Extending the auto-rip idea that I'm talking about above, I think it would also be ultra cool to automatically rip DVDs too. I'm very much into older anime and have been buying up rare DVDs when I see them. Unfortunatley the ZFS machine isn't too powerful, so I doubt converting video files would be a good use for it. I do however have two i7 machines that I plan to set up as thin clients. These should make quick work of DVD ripping. Figuring out how to orchestrate all that automatically will be a whole lot of fun.
One thing I've wondered about is whether or not the DVD decoder / encoders for Linux support OpenCL for accelerating the process via parallelization. So far, it seems that OpenCL support hasn't been implemented. If I get my C chops, I'll be sure to contribute to a project that could possible use GPUs via OpenCL for this purpose. I've taken some courses on C and C++ in college so I have basic knowledge. There is still a whole lot to learn about Linux before I can make a dent in any of the cool projects out there.
The 'biggest' idea I've had so far is very daring. Its an idea for a FOSS project that would eat into Microsoft's Office 365 and Google's Drive market share. Basically, it is to create a web front-end for the LibreOffice project that allows one to deploy a cloud appliance, stack, or infrastructure, that supports both private and public office software suite services. From the small research I've done, it seems that the puzzle pieces for an initial version of this are already scattered out there. The Chromium Browser has an feature called Native Client that allows it to run C/C++ code. There is an official way to built Native Client support in Qt applications. LibreOffice can be instructed to run using Qt. With those pieces already there, it seems possible that all of them could be connected to provide a half-decent interface to LibreOffice through Chromium. I've no idea how the entirety of LibreOffice's source code will run in Native Client and be transmitted to Native Client in a speedy fashion.

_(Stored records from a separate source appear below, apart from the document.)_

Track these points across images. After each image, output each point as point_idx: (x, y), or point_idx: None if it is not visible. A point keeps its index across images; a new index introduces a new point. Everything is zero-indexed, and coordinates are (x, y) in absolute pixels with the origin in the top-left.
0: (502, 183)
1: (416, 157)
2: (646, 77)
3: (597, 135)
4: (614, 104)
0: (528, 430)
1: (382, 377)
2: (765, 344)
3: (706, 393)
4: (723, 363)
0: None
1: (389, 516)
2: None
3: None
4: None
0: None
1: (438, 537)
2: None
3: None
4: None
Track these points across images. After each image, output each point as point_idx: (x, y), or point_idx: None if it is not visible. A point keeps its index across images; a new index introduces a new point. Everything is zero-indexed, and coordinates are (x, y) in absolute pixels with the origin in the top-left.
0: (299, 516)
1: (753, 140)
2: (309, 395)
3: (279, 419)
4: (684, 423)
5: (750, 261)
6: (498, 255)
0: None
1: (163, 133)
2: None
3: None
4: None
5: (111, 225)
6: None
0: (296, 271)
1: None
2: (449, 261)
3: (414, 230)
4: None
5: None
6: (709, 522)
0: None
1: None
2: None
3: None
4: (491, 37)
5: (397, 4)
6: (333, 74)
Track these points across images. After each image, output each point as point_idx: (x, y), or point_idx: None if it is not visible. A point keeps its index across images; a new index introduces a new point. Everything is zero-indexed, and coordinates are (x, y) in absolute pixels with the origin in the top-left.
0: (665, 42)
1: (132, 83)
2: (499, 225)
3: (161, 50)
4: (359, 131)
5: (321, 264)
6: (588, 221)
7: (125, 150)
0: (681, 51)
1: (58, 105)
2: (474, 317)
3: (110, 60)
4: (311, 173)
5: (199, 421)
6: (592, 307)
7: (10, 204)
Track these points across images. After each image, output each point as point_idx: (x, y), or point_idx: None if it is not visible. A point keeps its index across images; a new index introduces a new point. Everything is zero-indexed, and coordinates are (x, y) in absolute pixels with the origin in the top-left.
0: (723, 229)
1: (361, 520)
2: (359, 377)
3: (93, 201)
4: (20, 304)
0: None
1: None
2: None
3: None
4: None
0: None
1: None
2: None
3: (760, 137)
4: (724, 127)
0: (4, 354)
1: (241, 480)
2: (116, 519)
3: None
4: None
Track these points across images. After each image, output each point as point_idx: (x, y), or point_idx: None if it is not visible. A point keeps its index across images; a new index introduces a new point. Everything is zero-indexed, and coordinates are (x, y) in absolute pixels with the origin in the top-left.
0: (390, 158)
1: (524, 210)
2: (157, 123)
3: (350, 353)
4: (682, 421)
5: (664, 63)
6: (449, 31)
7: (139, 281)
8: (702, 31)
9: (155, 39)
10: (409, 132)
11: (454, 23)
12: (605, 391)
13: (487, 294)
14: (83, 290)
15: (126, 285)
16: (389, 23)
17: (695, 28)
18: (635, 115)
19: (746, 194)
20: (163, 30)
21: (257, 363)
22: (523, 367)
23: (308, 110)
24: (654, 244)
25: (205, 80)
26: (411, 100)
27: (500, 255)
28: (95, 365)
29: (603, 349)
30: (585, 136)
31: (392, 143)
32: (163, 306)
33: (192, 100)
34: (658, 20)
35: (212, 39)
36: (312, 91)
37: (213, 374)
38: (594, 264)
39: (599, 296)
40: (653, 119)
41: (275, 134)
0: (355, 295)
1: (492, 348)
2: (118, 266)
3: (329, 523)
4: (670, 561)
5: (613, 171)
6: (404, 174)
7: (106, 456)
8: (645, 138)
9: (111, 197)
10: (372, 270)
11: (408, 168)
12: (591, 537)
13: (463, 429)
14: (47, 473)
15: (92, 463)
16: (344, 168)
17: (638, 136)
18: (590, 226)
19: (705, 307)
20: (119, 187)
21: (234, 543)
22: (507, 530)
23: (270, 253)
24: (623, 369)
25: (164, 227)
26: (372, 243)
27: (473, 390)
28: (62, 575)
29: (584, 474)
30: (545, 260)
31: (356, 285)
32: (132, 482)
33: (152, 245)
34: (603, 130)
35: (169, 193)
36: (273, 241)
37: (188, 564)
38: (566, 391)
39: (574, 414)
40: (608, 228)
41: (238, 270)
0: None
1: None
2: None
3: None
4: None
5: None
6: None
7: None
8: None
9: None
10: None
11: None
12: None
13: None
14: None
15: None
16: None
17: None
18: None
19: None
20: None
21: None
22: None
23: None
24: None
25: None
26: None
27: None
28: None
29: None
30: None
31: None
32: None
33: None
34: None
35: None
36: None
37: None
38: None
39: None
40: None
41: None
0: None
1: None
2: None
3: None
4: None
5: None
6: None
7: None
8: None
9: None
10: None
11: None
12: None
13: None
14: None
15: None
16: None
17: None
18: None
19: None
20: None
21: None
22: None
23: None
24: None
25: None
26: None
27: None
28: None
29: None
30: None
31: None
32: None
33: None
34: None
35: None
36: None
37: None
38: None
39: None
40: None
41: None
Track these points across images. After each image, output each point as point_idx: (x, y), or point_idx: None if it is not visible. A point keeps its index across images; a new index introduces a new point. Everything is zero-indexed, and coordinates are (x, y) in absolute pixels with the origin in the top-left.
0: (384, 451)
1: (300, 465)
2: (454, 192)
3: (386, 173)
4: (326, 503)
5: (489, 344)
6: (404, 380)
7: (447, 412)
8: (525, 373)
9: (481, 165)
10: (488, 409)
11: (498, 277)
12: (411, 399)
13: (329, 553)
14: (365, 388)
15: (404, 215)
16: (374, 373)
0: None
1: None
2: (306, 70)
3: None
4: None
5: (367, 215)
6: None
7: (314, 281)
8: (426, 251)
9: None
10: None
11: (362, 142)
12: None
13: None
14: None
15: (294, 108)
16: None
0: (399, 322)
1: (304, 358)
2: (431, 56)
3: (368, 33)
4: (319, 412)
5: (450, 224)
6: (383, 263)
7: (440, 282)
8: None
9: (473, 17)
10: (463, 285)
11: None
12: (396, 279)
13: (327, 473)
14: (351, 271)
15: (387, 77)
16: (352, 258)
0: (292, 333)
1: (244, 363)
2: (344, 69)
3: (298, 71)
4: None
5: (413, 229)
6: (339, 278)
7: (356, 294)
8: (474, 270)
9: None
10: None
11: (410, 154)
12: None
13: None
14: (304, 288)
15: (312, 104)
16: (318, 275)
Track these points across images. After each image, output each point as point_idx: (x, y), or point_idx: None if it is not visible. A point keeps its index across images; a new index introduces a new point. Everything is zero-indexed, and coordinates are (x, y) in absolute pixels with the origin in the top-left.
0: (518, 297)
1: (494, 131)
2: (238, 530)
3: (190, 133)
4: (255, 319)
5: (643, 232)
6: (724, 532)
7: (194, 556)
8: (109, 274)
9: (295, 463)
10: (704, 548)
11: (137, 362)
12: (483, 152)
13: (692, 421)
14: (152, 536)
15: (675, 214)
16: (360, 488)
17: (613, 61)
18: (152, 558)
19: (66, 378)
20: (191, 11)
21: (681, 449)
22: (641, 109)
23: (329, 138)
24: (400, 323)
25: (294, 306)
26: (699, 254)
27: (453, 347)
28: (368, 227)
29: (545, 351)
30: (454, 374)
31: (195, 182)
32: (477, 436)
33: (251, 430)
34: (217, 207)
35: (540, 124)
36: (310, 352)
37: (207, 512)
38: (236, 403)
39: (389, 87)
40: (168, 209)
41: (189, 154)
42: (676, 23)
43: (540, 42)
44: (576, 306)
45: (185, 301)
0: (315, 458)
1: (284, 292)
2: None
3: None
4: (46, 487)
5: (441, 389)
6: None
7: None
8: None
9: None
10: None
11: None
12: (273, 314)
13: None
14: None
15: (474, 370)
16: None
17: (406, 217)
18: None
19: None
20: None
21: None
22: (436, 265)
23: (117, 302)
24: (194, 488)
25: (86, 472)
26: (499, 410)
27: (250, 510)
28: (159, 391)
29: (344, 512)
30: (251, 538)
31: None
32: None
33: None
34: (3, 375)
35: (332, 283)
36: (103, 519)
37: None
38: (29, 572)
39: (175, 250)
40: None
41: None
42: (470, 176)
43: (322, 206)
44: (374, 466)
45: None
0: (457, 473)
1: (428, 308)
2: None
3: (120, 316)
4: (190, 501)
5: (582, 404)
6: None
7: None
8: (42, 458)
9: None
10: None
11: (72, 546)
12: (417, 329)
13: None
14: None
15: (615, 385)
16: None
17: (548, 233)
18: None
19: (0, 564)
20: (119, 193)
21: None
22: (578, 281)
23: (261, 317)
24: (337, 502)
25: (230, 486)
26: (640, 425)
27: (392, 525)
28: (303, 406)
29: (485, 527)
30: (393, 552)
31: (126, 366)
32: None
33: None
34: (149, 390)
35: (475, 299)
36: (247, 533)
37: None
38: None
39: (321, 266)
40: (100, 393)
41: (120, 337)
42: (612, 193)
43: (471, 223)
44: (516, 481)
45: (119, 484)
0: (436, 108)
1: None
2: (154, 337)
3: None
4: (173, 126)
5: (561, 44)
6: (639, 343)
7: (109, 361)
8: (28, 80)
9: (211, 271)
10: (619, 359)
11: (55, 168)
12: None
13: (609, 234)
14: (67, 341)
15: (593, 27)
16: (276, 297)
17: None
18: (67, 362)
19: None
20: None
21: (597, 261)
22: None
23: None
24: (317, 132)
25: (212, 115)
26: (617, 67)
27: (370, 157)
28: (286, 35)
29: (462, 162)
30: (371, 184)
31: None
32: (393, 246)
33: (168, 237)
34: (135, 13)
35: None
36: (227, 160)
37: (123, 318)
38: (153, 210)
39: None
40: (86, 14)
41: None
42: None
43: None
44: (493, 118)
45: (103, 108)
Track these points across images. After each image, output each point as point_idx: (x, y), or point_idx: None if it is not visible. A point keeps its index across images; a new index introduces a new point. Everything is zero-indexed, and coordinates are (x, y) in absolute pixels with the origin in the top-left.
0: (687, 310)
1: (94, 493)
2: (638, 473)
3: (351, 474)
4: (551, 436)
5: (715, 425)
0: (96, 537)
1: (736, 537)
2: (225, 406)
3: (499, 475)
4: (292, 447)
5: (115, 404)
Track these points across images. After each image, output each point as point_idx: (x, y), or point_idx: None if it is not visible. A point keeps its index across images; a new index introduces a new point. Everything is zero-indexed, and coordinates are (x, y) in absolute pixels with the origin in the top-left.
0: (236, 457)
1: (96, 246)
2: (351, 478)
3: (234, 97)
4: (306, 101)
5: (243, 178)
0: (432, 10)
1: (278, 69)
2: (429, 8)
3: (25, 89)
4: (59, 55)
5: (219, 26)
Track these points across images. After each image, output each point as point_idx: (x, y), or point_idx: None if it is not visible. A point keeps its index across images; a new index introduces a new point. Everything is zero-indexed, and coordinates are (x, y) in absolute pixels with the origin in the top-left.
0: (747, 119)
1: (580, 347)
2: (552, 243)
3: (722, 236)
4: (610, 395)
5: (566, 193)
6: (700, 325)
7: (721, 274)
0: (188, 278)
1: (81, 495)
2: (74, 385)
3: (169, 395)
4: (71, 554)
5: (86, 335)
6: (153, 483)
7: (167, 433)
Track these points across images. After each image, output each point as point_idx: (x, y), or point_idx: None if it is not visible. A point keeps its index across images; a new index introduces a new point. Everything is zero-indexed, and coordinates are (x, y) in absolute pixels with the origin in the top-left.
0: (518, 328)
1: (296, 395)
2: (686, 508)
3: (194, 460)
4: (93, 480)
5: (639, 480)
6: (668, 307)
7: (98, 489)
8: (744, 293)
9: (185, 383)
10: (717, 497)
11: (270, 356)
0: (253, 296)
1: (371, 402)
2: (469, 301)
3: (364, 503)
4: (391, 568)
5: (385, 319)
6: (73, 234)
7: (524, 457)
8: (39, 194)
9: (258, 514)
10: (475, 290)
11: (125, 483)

These are the ideas I've been playing with over the past few months. If I get any more, I'll be sure to bring them up to the community.
My first flirt with Linux happened in Holland during 2007 when the Windows OS on my old Compaq broke because the laptop powered down during a system update while the system was booting. A Ubuntu Live CD in a Linux magazine from the UK was in my possession. I booted it and the laptop worked! Naturally I learned about FOSS and before I knew what it meant, I had joined the dark side. After all that time, I'm just starting to learn about the command line, bash, coreutils, and other internals of Linux. Hopefully I can contribute some of that knowledge here to people asking for it and also get some help on understanding other Linux issues in return. I think it would totally rock to have a job as a linux sysadmin in the future - it would be the dream job.
Last edited by muahahaha9001; 11-19-2012 at 11:24 AM.